Why Are So Many Models Lying Down in the Spring Campaigns?

By
Lara Stone for Louis Vuitton and Georgia May Jagger for Versace. Photo: Courtesy of Louis Vuitton, Courtesy of Versace

Eric Wilson of the New York Times noticed something about the spring campaigns. The models in a number of them — Louis Vuitton, Versace, Calvin Klein, Valentino, Miu Miu, and Marc Jacobs — are all lying supine. Why? An analysis must be done. Legs splayed, backs arched, lips parted, eyes smiling and a little stoned-looking, it's the kind of uncomfortable position women never adopt in real life naturally, save one circumstance:

“It’s obviously sexual,” [David Wolfe, the creative director of the Doneger Group, the trend forecasting company] said of the trend. “But the other thing I think of is animal psychology, because I do watch ‘The Dog Whisperer.’ When dogs or cats lower themselves to make themselves seem submissive, they are giving up their power and displaying their lack of aggression.”

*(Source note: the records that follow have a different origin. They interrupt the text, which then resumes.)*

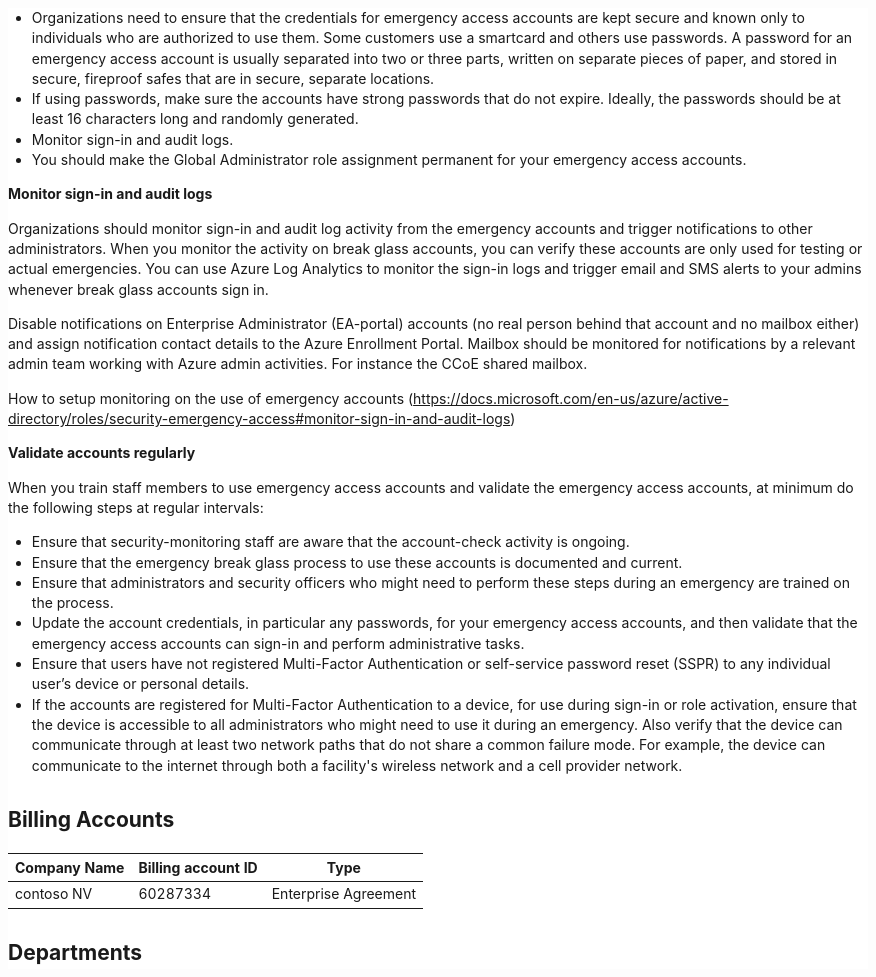- Organizations need to ensure that the credentials for emergency access accounts are kept secure and known only to individuals who are authorized to use them. Some customers use a smartcard and others use passwords. A password for an emergency access account is usually separated into two or three parts, written on separate pieces of paper, and stored in secure, fireproof safes that are in secure, separate locations.
- If using passwords, make sure the accounts have strong passwords that do not expire. Ideally, the passwords should be at least 16 characters long and randomly generated.
- Monitor sign-in and audit logs.
- You should make the Global Administrator role assignment permanent for your emergency access accounts. 

**Monitor sign-in and audit logs**

Organizations should monitor sign-in and audit log activity from the emergency accounts and trigger notifications to other administrators. When you monitor the activity on break glass accounts, you can verify these accounts are only used for testing or actual emergencies. You can use Azure Log Analytics to monitor the sign-in logs and trigger email and SMS alerts to your admins whenever break glass accounts sign in.

Disable notifications on Enterprise Administrator (EA-portal) accounts (no real person behind that account and no mailbox either) and assign notification contact details to the Azure Enrollment Portal. Mailbox should be monitored for notifications by a relevant admin team working with Azure admin activities. For instance the CCoE shared mailbox.

How to setup monitoring on the use of emergency accounts (https://docs.microsoft.com/en-us/azure/active-directory/roles/security-emergency-access#monitor-sign-in-and-audit-logs)

**Validate accounts regularly**

When you train staff members to use emergency access accounts and validate the emergency access accounts, at minimum do the following steps at regular intervals:
- Ensure that security-monitoring staff are aware that the account-check activity is ongoing.
- Ensure that the emergency break glass process to use these accounts is documented and current.
- Ensure that administrators and security officers who might need to perform these steps during an emergency are trained on the process.
- Update the account credentials, in particular any passwords, for your emergency access accounts, and then validate that the emergency access accounts can sign-in and perform administrative tasks.
- Ensure that users have not registered Multi-Factor Authentication or self-service password reset (SSPR) to any individual user’s device or personal details.
- If the accounts are registered for Multi-Factor Authentication to a device, for use during sign-in or role activation, ensure that the device is accessible to all administrators who might need to use it during an emergency. Also verify that the device can communicate through at least two network paths that do not share a common failure mode. For example, the device can communicate to the internet through both a facility's wireless network and a cell provider network.

## Billing Accounts

| Company Name | Billing account ID | Type                 |
| ------------ | ------------------ | -------------------- |
| contoso NV  | 60287334           | Enterprise Agreement |

## Departments
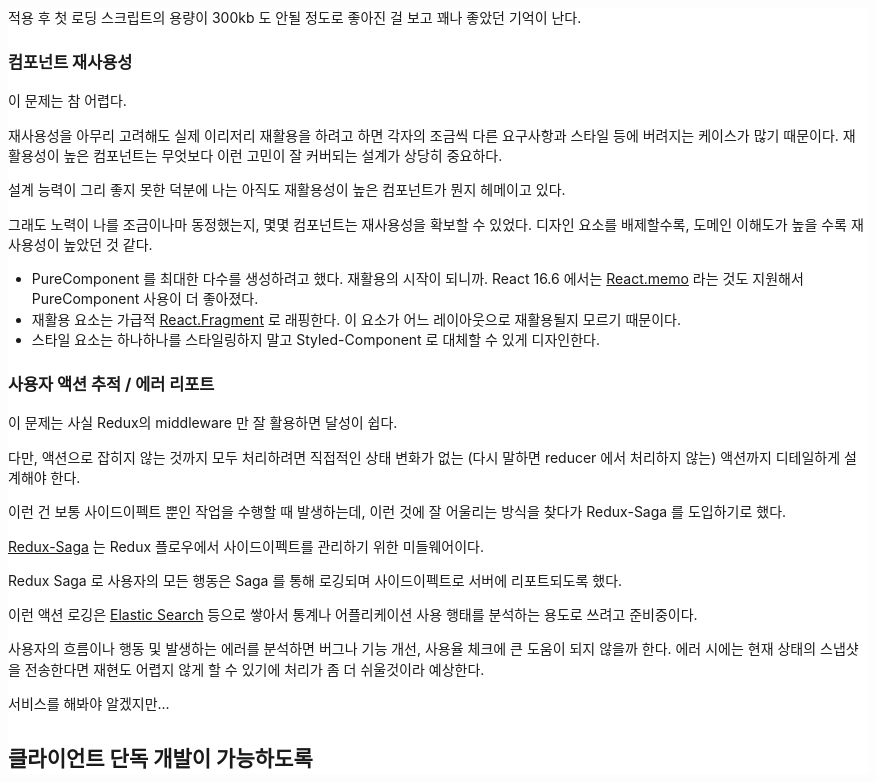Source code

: 적용 후 첫 로딩 스크립트의 용량이 300kb 도 안될 정도로 좋아진 걸 보고 꽤나 좋았던 기억이 난다.

### 컴포넌트 재사용성

이 문제는 참 어렵다.

재사용성을 아무리 고려해도 실제 이리저리 재활용을 하려고 하면 각자의 조금씩 다른 요구사항과 스타일 등에 버려지는 케이스가 많기 때문이다. 재활용성이 높은 컴포넌트는 무엇보다 이런 고민이 잘 커버되는 설계가 상당히 중요하다.

설계 능력이 그리 좋지 못한 덕분에 나는 아직도 재활용성이 높은 컴포넌트가 뭔지 헤메이고 있다.

그래도 노력이 나를 조금이나마 동정했는지, 몇몇 컴포넌트는 재사용성을 확보할 수 있었다. 디자인 요소를 배제할수록, 도메인 이해도가 높을 수록 재사용성이 높았던 것 같다.

- PureComponent 를 최대한 다수를 생성하려고 했다. 재활용의 시작이 되니까. React 16.6 에서는 [React.memo](https://reactjs.org/docs/react-api.html#reactmemo) 라는 것도 지원해서 PureComponent 사용이 더 좋아졌다.
- 재활용 요소는 가급적 [React.Fragment](https://reactjs.org/docs/fragments.html) 로 래핑한다. 이 요소가 어느 레이아웃으로 재활용될지 모르기 때문이다.
- 스타일 요소는 하나하나를 스타일링하지 말고 Styled-Component 로 대체할 수 있게 디자인한다.



### 사용자 액션 추적 / 에러 리포트

이 문제는 사실 Redux의 middleware 만 잘 활용하면 달성이 쉽다.

다만, 액션으로 잡히지 않는 것까지 모두 처리하려면 직접적인 상태 변화가 없는 (다시 말하면 reducer 에서 처리하지 않는) 액션까지 디테일하게 설계해야 한다.

이런 건 보통 사이드이펙트 뿐인 작업을 수행할 때 발생하는데, 이런 것에 잘 어울리는 방식을 찾다가 Redux-Saga 를 도입하기로 했다.

[Redux-Saga](https://github.com/redux-saga/redux-saga) 는 Redux 플로우에서 사이드이펙트를 관리하기 위한 미들웨어이다.

Redux Saga 로 사용자의 모든 행동은 Saga 를 통해 로깅되며 사이드이펙트로 서버에 리포트되도록 했다.

이런 액션 로깅은 [Elastic Search](https://www.elastic.co/kr/products/elasticsearch) 등으로 쌓아서 통계나 어플리케이션 사용 행태를 분석하는 용도로 쓰려고 준비중이다.

사용자의 흐름이나 행동 및 발생하는 에러를 분석하면 버그나 기능 개선, 사용율 체크에 큰 도움이 되지 않을까 한다. 에러 시에는 현재 상태의 스냅샷을 전송한다면 재현도 어렵지 않게 할 수 있기에 처리가 좀 더 쉬울것이라 예상한다.

서비스를 해봐야 알겠지만...

## 클라이언트 단독 개발이 가능하도록

<p align="center">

Oh, sexy ads! Hot new trend, that. Wolfe added that the submissive stance may signify that fashion photographers want to portray traditional general roles. "Or," Trebay writes, "it could just be that the spring fashions were so restrained that they didn’t know what else to do." True. The message doesn't seem all that new to us. Women frequently are portrayed in submissive or vulnerable positions in fashion photographs. Perhaps we should be thankful the posing trend of the season wasn't this or this, or lying half-naked in front of a car, or lying half-naked on the trunk of a car while getting strangled by a grown man.